From: Asmus Freytag (firstname.lastname@example.org)
Date: Thu Sep 20 2007 - 11:41:36 CDT
On 9/20/2007 6:02 AM, John D. Burger wrote:
>>> It should at best have been just a non-mandatory recommendation,
>>> allowing tailoring (even IDN no longer refers to it directly, and
>>> needed to redefine its own foldings).
>> That's because IDN is morphing beyond simple identifiers as
>> traditionally understood for programming languages and the like. IDN
>> is attempting to be closer to ordinary language, and that's why the
>> limitations of NFKD/NFKC become apparent.
> I'm not that familiar with IDN - do the foldings specified by IDN
> constitute a useful "sweet spot" for normalization/folding, somewhere
> in between NFD and NFKD? That is, might there be broad classes of
> applications (such as the original poster's) for which "IDN
> normalization" is a good solution? I understand that any particular
> application would ideally pick and choose from the possibilities in
> UTR 30, but it'd be great if I could say "start with IDN" when people
> ask me about these issues.
IDN still operates on a restricted domain of characters, many characters
that are part of ordinary text are disallowed from the get-go (I haven't
checked where that subset is at recently, but that's the general idea).
At the minimum, the transformations that are designed into IDN would
need to be modified or extended to handle such characters. Because of
that alone, the normalization and folding aspect of IDN is unlikely to
be suitable for general text. There are likely additional issues.
If you suggest that any scheme in which you can't represent the word
"can't" is suitable for the class of applications that the original
poster represents, then I fail to follow you.

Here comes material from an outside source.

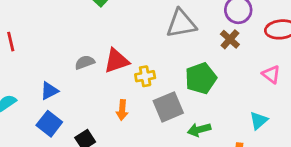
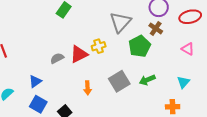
gray triangle: (181, 24) -> (120, 22), turned -30
yellow cross: (145, 76) -> (99, 46), moved
green pentagon: (201, 78) -> (140, 46), moved
green arrow: (199, 130) -> (147, 80), moved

Also, in the case of foldings, there's not necessarily a single
continuum. Yes, if you look at UTS#30 it does point out that the
compatibility mappings can be separated into several types of foldings -
but there are other foldings that cut across the spectrum in different
ways, for example case folding. Finally, compatibility mappings are
immutable and assigned rather mechanically to new characters added to
the standard (mostly based on analogy with existing, similar
characters). However, a well defined folding may exclude or include a
slightly different set of characters, or the folding may act on a
string, not an isolated character. Therefore foldings are not like
little lego blocks that you add one by one until you get from NFD to NFKD.